El grupo realizado por Martínez Lobo tenía demasiadas figuras: Jesús maniatado y coronado de espinas, Pilato sentado escucha las acusaciones de un miembro del Sanedrín, junto a él un esclavo le acerca una jofaina y una toalla. A su derecha aparece un anciano sacerdote de larga barba, tocado con un turbante y portando una vara que denota su dignidad; en el extremo opuesto hay otro personaje vestido a la usanza hebrea que quizás pudiera ser Barrabás, y por último un soldado romano que sujeta a Jesús con una mano y porta una lanza en la otra. Es decir, siete figuras que se agolpan en un reducido tablero, que complicó su composición, haciéndola caótica, sin espacios apenas para la contemplación de las figuras claves de la escena: Jesús y Pilatos.

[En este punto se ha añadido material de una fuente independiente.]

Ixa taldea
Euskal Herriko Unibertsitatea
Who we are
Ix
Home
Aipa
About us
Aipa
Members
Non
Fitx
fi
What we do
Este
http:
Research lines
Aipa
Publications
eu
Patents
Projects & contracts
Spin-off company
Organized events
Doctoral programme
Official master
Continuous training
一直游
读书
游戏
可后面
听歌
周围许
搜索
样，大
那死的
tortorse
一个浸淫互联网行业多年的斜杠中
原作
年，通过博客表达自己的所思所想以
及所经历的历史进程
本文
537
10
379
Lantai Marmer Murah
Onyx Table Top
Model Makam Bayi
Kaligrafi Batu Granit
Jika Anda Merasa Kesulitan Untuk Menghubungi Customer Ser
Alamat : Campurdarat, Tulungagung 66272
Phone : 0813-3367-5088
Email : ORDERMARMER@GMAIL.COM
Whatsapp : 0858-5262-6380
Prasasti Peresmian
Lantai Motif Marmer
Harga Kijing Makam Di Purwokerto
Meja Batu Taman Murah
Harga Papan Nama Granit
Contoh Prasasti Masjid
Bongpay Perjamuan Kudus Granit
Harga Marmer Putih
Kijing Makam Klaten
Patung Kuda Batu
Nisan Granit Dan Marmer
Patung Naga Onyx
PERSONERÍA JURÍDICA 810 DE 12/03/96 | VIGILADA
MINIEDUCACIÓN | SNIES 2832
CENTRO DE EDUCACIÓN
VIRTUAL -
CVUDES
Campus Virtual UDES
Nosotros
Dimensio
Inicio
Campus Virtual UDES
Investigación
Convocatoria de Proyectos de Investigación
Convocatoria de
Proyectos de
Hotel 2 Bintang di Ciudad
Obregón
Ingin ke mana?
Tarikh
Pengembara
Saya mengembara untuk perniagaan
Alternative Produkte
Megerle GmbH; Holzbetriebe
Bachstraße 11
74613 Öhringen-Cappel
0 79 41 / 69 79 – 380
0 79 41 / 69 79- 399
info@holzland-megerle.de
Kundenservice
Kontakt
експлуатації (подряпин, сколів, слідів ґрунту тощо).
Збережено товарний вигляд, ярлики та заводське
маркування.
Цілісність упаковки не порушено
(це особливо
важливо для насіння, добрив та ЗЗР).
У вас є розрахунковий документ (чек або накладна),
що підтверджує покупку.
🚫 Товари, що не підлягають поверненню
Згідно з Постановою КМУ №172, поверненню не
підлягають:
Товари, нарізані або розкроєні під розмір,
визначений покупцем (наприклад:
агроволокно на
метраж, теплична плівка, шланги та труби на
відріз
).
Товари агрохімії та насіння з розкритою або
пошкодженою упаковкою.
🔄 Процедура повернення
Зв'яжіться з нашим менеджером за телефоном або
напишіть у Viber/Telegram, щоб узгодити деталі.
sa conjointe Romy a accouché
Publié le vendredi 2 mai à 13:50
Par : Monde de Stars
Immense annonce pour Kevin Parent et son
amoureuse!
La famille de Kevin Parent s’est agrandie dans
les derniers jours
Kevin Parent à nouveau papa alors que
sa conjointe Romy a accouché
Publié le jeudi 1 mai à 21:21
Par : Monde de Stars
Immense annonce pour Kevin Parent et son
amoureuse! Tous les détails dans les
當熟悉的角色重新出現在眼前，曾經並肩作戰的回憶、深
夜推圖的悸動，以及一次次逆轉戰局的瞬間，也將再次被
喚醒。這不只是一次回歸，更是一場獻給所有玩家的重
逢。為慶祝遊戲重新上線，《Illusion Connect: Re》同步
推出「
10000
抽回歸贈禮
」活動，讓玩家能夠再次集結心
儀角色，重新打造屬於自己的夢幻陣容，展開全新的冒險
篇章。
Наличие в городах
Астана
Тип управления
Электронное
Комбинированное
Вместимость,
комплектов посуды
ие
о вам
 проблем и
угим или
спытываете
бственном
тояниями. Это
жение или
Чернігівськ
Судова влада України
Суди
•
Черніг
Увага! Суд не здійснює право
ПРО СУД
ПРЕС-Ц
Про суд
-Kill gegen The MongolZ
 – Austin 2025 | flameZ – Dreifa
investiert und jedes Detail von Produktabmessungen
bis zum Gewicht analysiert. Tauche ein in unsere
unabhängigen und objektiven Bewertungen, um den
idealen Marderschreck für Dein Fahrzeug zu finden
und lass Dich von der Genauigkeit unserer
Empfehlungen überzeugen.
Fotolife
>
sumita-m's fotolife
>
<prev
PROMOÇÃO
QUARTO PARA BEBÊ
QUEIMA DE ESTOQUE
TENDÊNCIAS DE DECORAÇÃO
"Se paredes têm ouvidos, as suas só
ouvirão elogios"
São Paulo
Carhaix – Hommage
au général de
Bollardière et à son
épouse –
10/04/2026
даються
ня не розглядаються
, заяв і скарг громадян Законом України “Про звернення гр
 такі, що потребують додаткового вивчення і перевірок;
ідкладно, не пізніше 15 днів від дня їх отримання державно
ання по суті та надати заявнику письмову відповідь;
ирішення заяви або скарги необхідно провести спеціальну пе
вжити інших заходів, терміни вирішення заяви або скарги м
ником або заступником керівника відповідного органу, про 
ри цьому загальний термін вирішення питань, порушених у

En lo que se refiere a la ejecución material, la talla no se muestra segura ni acertada. Los retratos son mezquinos, meras caricaturas, con una naturalidad vulgar e infantil, sin expresión. No hay proporciones y las anatomías son torpes.

A pesar de la unanimidad en las críticas y debido a la penuria económica de la cofradía, el mediocre paso de Martínez Lobo siguió desfilando hasta el año 1926 con alguna reforma del propio autor que no mejoró en absoluto la calidad de la obra. Finalmente, el paso fue vendido por la Junta de Fomento a la ciudad de Benavente en el año 1928, figurando en la procesión del Santo Entierro. En la década de los 70, el paso estaba ya tan deteriorado que se decidió su destrucción, siendo las tallas enterradas debido a que el Derecho Canónico prohíbe quemar las imágenes religiosas. Dicha destrucción fue encargada al carpintero benaventano Manuel Casas Mayo, quien decidió salvar las cabezas de Jesús y de Pilatos, que quedaron en su poder.